Tyler Reports On What It’s Actually Like To Drive a Real Formula 1 Car

The world of F1 is all about peak performance, but some of these engineering innovations eventually trickle down to the road cars we all drive. Tyler reports on what it’s actually like to drive a real Formula 1 car.

The world of F1 is all about peak performance, but some of these engineering innovations eventually trickle down to the road cars we all drive. Tyler reports on what it’s actually like to drive a real Formula 1 car.

Like a predator at the top of the food chain, a Formula One car is a highly evolved species that is perfectly engineered for its environment. These 200mph+ cruise missiles on wheels not only accelerate like Wile E. Coyote in a slingshot, but corner at speeds generating G-forces akin to that of a fighter jet. They are the ultimate expression of science and engineering, a pointed sabre in man’s arsenal against the laws of physics.

The pressure cooker of motorsport means technology evolves quickly for the sake of competitiveness, something that makes Formula 1 a unique petri dish for road cars to sample from. This Jordan EJ12 saw combat in the 2004 Formula One World Championship, a distinctive yellow and black member of the V10 era. Even today– 18 years after it was last driven in anger – it’s an impressive thing to behold on the heat-soaked Tarmac. Its carbon fibre skeletal structure is incased within lightweight bodywork sculpted by the wind tunnel. Its wings, channels and ducts manipulate the air to this motorsport machine’s will.

The pursuit of lightweight materials and aerodynamic mastery has become essential to modern road cars, and not just those of the high performance variety. Electric cars are heavy by nature thanks to their dense batteries, but incorporating carbon fibre - as the BMW i3 did - will help keep the scales in check. It’s a similar story with aerodynamics with plenty of F1 research helping to inform next-generation cars on how to reduce range-sapping drag.

NASA has likely trained more astronauts in its history than humans have piloted an F1car. The opportunity to see the world from this high-octane perspective doesn’t come along very often. Lowering yourself into the almost claustrophobic cockpit requires a diploma in the art of human origami, but once seated you soon feel cocooned and physically bonded to the machine.
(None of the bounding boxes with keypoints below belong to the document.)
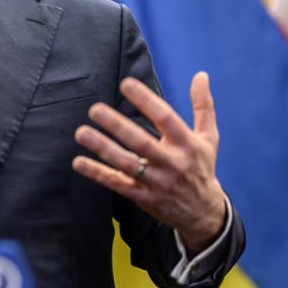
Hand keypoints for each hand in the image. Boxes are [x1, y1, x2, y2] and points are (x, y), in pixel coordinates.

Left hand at [72, 72, 225, 252]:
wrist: (203, 212)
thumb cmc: (201, 167)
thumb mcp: (209, 137)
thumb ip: (203, 106)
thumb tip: (201, 75)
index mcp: (188, 144)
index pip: (166, 118)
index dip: (146, 100)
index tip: (126, 84)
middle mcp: (172, 163)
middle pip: (142, 142)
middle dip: (117, 126)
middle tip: (95, 109)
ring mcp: (157, 182)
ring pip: (127, 164)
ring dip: (102, 148)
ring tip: (81, 132)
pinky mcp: (143, 198)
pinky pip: (118, 185)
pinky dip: (97, 174)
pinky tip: (78, 162)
A few ginger laps to acclimatise reveals heavy but incredibly precise steering. Tiny inputs result in huge lateral leaps, neck-snapping in their immediacy, almost telepathically relayed from brain to car. Gearchanges from the wheel-mounted paddles are just as assertive, something that has been faithfully translated into high-performance road cars today.

Sure, it predictably stops and goes with the velocity of an armour-piercing bullet, but the real unshackling from the world of physics is delivered through the corners. The freedom of which an F1 car changes direction is unlike any thing else. You can forget a McLaren Senna or even an Areil Atom, the lack of hesitation, chassis inertia, and sheer speed this thing carries around a tightening bend is almost unfathomable. The only real limitation is the physicality of the driver behind the wheel and their strength to withstand the forces at play. There is a reason a modern Formula 1 driver has to be as fit as an Olympic athlete to last a race distance.

Looking at an F1 car you might see it as an alien spacecraft in comparison to the Ford Focus on your driveway, however, the latest breed of grand prix racers are working on squeezing the maximum fuel efficiency from their potent turbo charged engines. That’s something the final generations of combustion road cars will also need to do in order to meet ever stricter regulation.